Il y a des blessures que le temps n’efface pas. Il y a des humiliations que seule la reconnaissance peut atténuer. En prolongeant d’un an, le 12 juin 2025, le délai imparti pour les demandes d’indemnité des femmes stérilisées sans consentement entre 1966 et 2012, le Sénat tchèque n’a pas seulement rectifié une erreur administrative : il a réouvert un pan de l’histoire que la démocratie post-communiste avait trop longtemps laissé dans l’ombre.

Adoptée en juillet 2021, la loi prévoyait une indemnité forfaitaire de 300 000 couronnes (environ 12 000 euros) pour les femmes ayant été stérilisées sans leur consentement libre et éclairé. Une avancée saluée, mais tardive, et restée en grande partie théorique : sur les plusieurs milliers de femmes concernées, seules environ 600 avaient déposé un dossier à la date de clôture initiale. Manque d’information, barrières linguistiques, méfiance vis-à-vis des autorités, difficultés à produire des preuves : l’appareil administratif s’est révélé aussi insensible que les médecins de l’époque.
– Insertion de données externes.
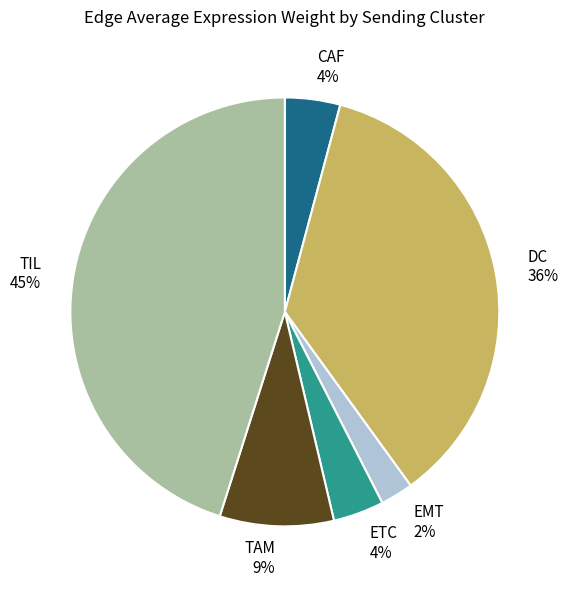

Is the sum of TAM and ETC greater than half?

No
Les principales victimes sont des femmes roms, touchées par une politique de contrôle des naissances motivée par un racisme institutionnalisé, hérité du régime communiste et perpétué bien après 1989. Le consentement était arraché sous la pression, la menace de perdre les aides sociales ou la garde des enfants, voire obtenue juste après l’accouchement, dans un état de vulnérabilité extrême.

En 2005, le gouvernement avait présenté des excuses formelles, mais aucun mécanisme d’indemnisation n’avait suivi. Il aura fallu plus de quinze ans de combat judiciaire, de rapports d’ONG, d’interventions du Commissaire aux droits de l’homme du Conseil de l’Europe et de la société civile pour arracher cette loi de 2021.

La prolongation du délai répond à une nécessité pratique : permettre à des femmes aujourd’hui très âgées, parfois analphabètes, souvent isolées, d’être enfin indemnisées. Mais elle renvoie aussi à une question plus profonde : pourquoi une telle réticence à affronter le passé ? Pourquoi tant de lenteurs, d’opacité, de blocages ? En creux, c’est toute une société qui semble peiner à se regarder en face, à reconnaître que la démocratie tchèque n’a pas seulement hérité des institutions du communisme, mais aussi de ses angles morts, de ses hiérarchies implicites, de son obsession du contrôle social.

Dans une tribune récente, l’ancienne ombudsman tchèque Anna Šabatová réclamait plus qu’une prolongation de délai : un accompagnement juridique et psychologique spécifique, une meilleure formation des administrations, et surtout, un véritable travail mémoriel. Car si l’argent peut soulager une part de la souffrance, il ne restitue ni les enfants jamais nés, ni les filiations brisées, ni l’image de soi ravagée par la médicalisation de la domination.

En Europe centrale comme ailleurs, les politiques de santé publique ont trop souvent servi de paravent à des logiques de sélection, d’éviction ou de stigmatisation. Aujourd’hui, à l’heure des discours sur la biotechnologie, la génétique ou l’économie des soins, cette affaire rappelle une vérité essentielle : le progrès technique n’est rien sans progrès éthique. Il ne suffit pas de réparer, il faut aussi se souvenir, nommer, enseigner.

La république tchèque a accordé un sursis. Mais elle n’a pas encore gagné son pari moral. C’est une course contre l’oubli qui s’engage désormais.